PROMPT >> Copy out the text in the rows below word for word. Leave the pictures out of your answer.

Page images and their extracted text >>
————
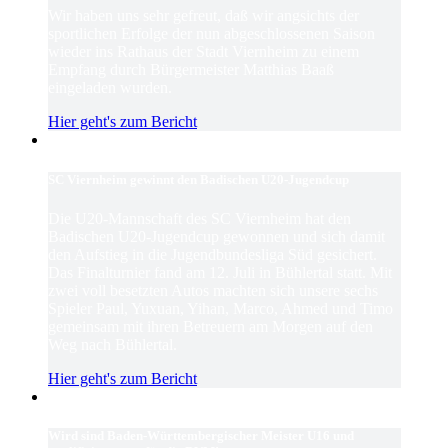
Wir haben uns sehr gefreut, daß wir angsichts der
sportlichen Erfolge der nun abgeschlossenen Saison
wieder ins Rathaus der Stadt Viernheim zu einem
Empfang durch Bürgermeister Matthias Baaß
eingeladen wurden.
Hier geht's zum Bericht
SC Viernheim gewinnt den Badischen U20-Jugendcup
Die U20-Mannschaft des SC Viernheim hat den
Badischen U20-Jugendcup gewonnen und sich damit
den Aufstieg in die Jugendbundesliga Süd gesichert.
Das Finalturnier fand am 12. Juli in Bühlertal statt. Mit
zwei voll besetzten Autos machten sich unsere sechs
Spieler Paul, Yuxuan, Yihan, Marco, Ahmed und Timo
gemeinsam mit ihren Betreuern am Morgen auf den
Weg nach Bühlertal.
Hier geht's zum Bericht
Wird sind Baden-Württembergischer Meister U16 und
————
RESULT OF THE TASK >>
Wir haben uns sehr gefreut, daß wir angsichts der
sportlichen Erfolge der nun abgeschlossenen Saison
wieder ins Rathaus der Stadt Viernheim zu einem
Empfang durch Bürgermeister Matthias Baaß
eingeladen wurden.
Hier geht's zum Bericht
SC Viernheim gewinnt den Badischen U20-Jugendcup
Die U20-Mannschaft des SC Viernheim hat den
Badischen U20-Jugendcup gewonnen und sich damit
den Aufstieg in die Jugendbundesliga Süd gesichert.
Das Finalturnier fand am 12. Juli in Bühlertal statt. Mit
zwei voll besetzten Autos machten sich unsere sechs
Spieler Paul, Yuxuan, Yihan, Marco, Ahmed und Timo
gemeinsam mit ihren Betreuern am Morgen auf den
Weg nach Bühlertal.
Hier geht's zum Bericht
Wird sind Baden-Württembergischer Meister U16 und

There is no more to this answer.